Dès lors qu’une entreprise compte au moins un salarié, son patron, parce qu’il détient le pouvoir de décision, devient un « Manager » et doit se comporter comme tel. Pourtant, être chef d’entreprise de nos jours apparaît comme un véritable sacerdoce. Les contraintes liées à la gestion du personnel, la pression fiscale, la crise économique, notamment, créent un sentiment d’insécurité qui décourage l’esprit d’entreprendre.

Avant de se lancer, l’artisan, le petit commerçant ou le nouveau diplômé en management est-il dans les dispositions psychologiques et rempli-t-il les critères de compétence pour diriger ?

■ 1. La maîtrise des fonctions cognitives

En particulier l’objectivité (comprendre comment mes sentiments affectent ma capacité de comprendre le monde), le recul (qui permet, au-delà des idées reçues, la spéculation intellectuelle et la création), la logique (la compréhension des chaines causales, des rapports entre les moyens et les fins et des effets systémiques).

■ 2. La transformation des savoirs en décision

La concentration mentale (le choix des priorités, l’articulation des taches à accomplir), l’empathie (la capacité de comprendre la situation et les sentiments d’autrui), la capacité de s’engager, de prendre position, de s’exposer, ce qui passe par l’introspection et débouche sur une conception personnelle du rôle : que va-t-il m’apporter ? Que vais-je lui apporter ? Jusqu’où irai-je dans mon identification au poste, à l’organisation ? Comment vais-je m’y prendre ? Quels sont les dangers ? Quels vont être mes critères de réussite ? Quels sont mes atouts et mes points faibles ?

■ 3. La tolérance à l’ambiguïté et aux contradictions

La capacité de tolérer les dissonances cognitives, la capacité de prendre en compte la complexité du réel et de ne pas se jeter impulsivement dans l’action.

■ 4. Le travail sur le temps

La capacité, tout en s’affranchissant de son propre passé, d’en utiliser des éléments pour nourrir la réflexion et l’action : la possibilité de laisser filtrer le pré-conscient et de s’en servir pour faire face au réel  « ici et maintenant » : la capacité de se détendre et de jouer, de mettre le temps entre parenthèses.

■ 5. La canalisation des pulsions

La sublimation (l’utilisation de ses désirs pour construire une action socialement acceptable), le contrôle (la capacité de se maitriser et de ne pas agir impulsivement).

6. La capacité à se présenter à autrui

La conception de son rôle se construit dans l’esprit, mais elle s’incarne dans des actions publiques : intronisation, prise de fonction, contacts personnels avec d’autres acteurs, efforts de communication, prises de décisions symboliques…, en définitive, une mise en scène.

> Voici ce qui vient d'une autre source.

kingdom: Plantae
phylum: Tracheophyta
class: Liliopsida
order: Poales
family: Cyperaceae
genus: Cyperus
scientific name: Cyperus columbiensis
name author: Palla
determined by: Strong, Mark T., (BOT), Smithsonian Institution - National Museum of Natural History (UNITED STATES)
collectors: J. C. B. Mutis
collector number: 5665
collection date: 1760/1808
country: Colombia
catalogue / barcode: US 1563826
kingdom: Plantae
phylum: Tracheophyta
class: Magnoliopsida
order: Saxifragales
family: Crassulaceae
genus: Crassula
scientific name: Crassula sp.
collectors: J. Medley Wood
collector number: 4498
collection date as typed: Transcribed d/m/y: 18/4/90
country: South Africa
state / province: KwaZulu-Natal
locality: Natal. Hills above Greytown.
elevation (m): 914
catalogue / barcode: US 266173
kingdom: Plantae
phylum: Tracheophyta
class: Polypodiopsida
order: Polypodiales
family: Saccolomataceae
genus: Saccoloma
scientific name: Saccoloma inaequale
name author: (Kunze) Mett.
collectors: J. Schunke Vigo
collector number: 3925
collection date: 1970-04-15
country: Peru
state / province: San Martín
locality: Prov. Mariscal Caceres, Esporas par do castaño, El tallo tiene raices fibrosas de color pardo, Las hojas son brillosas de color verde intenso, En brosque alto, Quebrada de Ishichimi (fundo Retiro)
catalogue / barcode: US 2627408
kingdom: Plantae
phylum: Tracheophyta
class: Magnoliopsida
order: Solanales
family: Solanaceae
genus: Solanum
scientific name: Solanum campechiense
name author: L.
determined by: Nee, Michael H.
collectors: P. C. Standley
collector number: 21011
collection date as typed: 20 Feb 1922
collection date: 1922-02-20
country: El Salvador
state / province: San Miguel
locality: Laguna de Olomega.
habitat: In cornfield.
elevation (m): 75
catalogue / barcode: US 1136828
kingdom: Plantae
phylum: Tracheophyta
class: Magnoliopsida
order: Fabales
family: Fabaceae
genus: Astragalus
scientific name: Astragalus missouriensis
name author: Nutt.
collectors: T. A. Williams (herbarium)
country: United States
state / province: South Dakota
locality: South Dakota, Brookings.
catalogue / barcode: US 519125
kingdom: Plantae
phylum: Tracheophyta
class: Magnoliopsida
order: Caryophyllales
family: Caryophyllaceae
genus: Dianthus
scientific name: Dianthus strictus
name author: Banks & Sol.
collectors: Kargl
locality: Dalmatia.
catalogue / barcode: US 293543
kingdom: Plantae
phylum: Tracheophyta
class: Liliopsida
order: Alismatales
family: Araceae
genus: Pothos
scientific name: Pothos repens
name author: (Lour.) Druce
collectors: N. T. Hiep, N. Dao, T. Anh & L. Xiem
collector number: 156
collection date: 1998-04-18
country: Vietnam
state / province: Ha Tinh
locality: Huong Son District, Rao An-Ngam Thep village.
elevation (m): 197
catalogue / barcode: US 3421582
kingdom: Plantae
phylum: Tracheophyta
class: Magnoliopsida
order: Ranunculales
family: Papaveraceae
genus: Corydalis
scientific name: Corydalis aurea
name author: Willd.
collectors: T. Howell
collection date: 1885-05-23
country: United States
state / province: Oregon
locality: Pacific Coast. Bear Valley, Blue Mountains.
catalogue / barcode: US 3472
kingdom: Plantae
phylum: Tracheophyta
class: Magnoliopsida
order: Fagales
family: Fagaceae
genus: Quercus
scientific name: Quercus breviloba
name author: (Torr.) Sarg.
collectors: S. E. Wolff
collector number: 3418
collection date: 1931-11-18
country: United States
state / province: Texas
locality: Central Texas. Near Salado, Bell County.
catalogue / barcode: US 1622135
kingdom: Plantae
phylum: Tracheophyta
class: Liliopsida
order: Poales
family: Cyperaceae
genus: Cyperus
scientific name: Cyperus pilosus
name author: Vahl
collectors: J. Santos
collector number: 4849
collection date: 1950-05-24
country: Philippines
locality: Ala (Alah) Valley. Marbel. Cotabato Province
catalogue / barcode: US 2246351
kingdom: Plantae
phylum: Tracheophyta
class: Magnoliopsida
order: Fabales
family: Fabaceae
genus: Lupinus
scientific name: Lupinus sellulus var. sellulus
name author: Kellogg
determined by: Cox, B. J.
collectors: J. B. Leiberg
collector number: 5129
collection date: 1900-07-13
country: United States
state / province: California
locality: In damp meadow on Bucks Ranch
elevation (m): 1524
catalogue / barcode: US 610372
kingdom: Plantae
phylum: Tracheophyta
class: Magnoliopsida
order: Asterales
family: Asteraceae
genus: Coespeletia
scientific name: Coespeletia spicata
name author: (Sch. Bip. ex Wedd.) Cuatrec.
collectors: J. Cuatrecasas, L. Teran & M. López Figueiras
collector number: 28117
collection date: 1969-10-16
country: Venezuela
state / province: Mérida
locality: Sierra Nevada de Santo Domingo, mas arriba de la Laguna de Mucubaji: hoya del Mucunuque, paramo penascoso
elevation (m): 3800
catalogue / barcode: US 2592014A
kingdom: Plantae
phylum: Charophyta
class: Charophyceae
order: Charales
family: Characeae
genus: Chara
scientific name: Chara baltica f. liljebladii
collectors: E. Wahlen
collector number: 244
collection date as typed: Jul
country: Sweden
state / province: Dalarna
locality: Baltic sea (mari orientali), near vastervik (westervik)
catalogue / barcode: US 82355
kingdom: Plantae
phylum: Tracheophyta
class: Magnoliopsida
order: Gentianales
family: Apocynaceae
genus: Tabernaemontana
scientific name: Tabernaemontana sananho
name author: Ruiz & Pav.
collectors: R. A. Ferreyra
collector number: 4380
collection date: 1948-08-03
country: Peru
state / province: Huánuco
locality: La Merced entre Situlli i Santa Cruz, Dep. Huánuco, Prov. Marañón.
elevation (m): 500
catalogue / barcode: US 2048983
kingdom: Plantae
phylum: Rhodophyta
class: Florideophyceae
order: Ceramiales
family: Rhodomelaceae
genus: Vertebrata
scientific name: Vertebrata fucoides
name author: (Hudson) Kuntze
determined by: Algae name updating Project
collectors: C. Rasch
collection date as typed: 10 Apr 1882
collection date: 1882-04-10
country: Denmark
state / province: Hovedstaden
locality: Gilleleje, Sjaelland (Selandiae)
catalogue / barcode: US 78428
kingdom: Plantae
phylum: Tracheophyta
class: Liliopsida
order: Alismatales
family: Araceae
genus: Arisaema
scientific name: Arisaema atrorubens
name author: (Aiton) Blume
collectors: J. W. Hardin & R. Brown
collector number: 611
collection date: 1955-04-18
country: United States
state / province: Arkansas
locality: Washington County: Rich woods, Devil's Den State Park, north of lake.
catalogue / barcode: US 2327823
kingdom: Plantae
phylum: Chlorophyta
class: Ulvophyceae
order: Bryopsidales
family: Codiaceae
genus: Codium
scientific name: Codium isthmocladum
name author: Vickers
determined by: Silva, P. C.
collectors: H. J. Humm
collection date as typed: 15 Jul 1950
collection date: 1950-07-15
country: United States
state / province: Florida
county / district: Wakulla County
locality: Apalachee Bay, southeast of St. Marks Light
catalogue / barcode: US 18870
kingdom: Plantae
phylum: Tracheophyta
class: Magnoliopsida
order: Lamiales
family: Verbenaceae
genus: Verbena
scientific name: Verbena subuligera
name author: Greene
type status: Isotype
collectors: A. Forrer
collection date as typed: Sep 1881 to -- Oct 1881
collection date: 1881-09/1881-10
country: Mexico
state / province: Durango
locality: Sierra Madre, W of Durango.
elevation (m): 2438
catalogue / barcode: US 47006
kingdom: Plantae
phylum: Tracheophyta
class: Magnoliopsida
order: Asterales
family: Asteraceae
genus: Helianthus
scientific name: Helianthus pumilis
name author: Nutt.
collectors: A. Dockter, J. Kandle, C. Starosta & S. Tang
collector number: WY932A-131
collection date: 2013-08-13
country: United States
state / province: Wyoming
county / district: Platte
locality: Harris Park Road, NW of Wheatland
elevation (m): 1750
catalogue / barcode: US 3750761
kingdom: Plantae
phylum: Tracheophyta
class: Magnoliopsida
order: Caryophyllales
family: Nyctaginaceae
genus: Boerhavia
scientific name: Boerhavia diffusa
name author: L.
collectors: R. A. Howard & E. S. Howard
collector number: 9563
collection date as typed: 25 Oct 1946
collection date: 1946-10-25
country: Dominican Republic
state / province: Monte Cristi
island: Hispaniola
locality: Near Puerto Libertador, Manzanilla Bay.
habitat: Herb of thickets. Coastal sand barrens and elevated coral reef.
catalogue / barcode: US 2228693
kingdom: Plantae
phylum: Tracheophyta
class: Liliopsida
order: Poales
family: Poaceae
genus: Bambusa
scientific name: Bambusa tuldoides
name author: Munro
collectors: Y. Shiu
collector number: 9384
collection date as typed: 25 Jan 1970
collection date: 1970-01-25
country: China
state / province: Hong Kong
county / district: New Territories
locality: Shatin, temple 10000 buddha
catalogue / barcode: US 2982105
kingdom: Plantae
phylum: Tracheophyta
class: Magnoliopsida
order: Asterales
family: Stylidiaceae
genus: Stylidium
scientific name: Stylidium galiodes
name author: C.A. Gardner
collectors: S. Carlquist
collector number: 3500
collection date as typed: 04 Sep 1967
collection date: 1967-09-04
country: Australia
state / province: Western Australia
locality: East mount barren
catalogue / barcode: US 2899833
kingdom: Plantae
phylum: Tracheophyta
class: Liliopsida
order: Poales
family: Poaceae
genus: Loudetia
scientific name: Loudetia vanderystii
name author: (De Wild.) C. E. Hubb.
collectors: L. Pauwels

La prise en compte des données extérieurs permet une analyse systématique des discours et des comportements. Pour peu qu’il y ait demande de la part du dirigeant, donc que celui-ci accepte l’observation et la discussion avec les autres, alors il est possible de comprendre son action, en recherchant quelles compétences il utilise au mieux, quelles sont ses faiblesses, quels manques, quels blocages, quelles hésitations reviennent dans l’analyse?

La littérature classique sur le leadership n’est guère sensible à cette complexité. Elle présente souvent des figures mythiques « sans peur et sans reproche ». Dans la réalité, il n’existe rien de tel. Assumer les responsabilités est toujours un combat ambigu – extra et intra-psychique. Le rapport aux subordonnés peut être très ambigu et les structures de pouvoir ne peuvent que poser les problématiques profondes de la dépendance, de la rivalité, de la capacité à engendrer des successeurs.

Les capacités du chef, peuvent être affaiblies par le jeu des autres dimensions d’une personnalité. Chacun d’entre nous doit faire face à « l’autre conscience, à la quête d’idéaux inaccessibles. L’homme murit en travaillant sur tout cela et en développant sa capacité d’aimer et travailler » (Freud) : s’adapter, choisir, anticiper, comprendre la force du réel, penser librement, agir et jouir de son action et de son existence.